▶ _Exercise_
Convert every line of the items below into a JSON list of strings, one string per line, skipping blank lines. Leave the pictures out.

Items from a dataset
····················
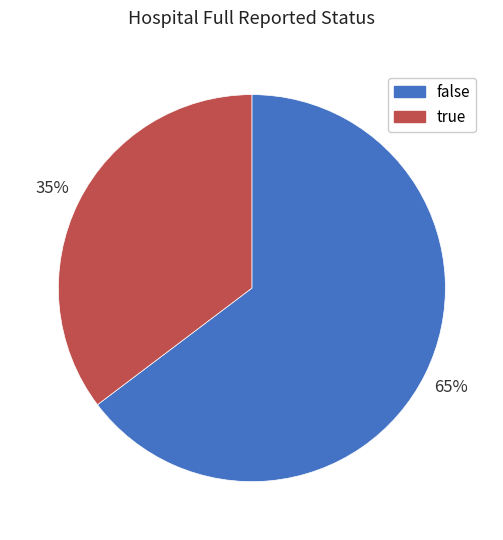

To the nearest percent, what is the average slice percentage?

50%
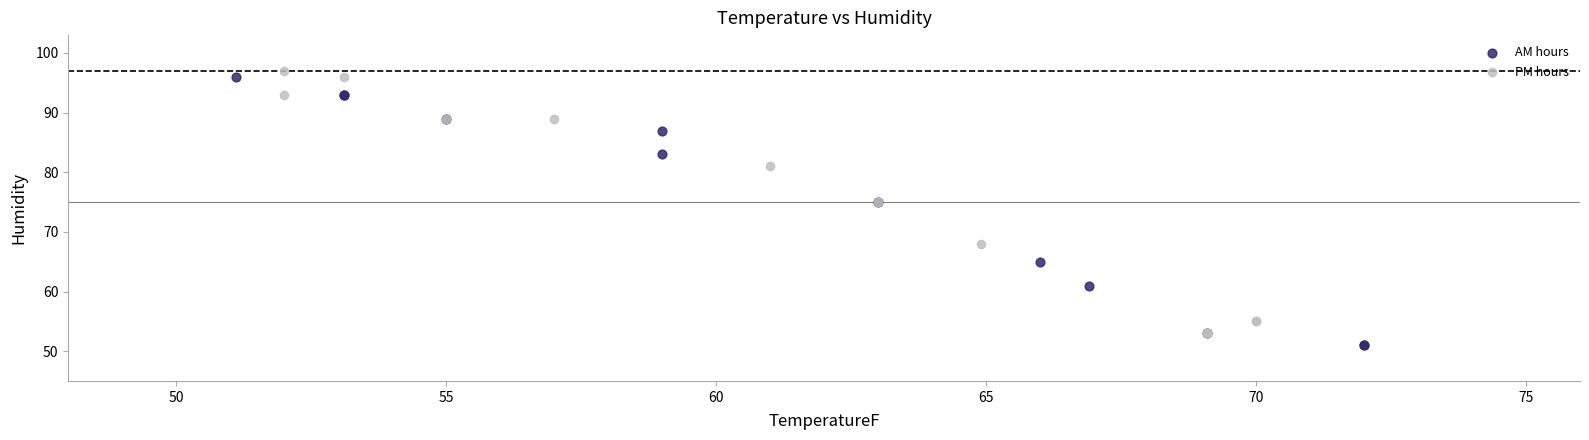

What are all the series names shown in the legend?

AM hours, PM hours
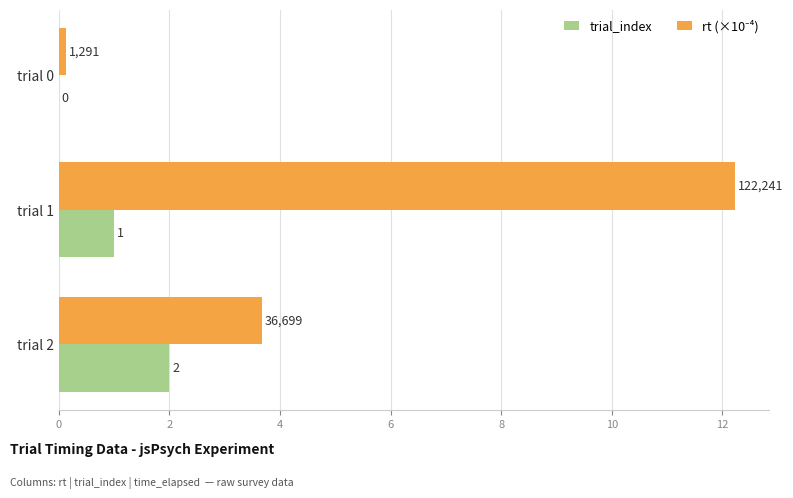

Which category has the highest value in the trial_index series?

trial 2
····················
▶ _Answer box_
[
  "To the nearest percent, what is the average slice percentage?",
  "50%",
  "What are all the series names shown in the legend?",
  "AM hours, PM hours",
  "Which category has the highest value in the trial_index series?",
  "trial 2"
]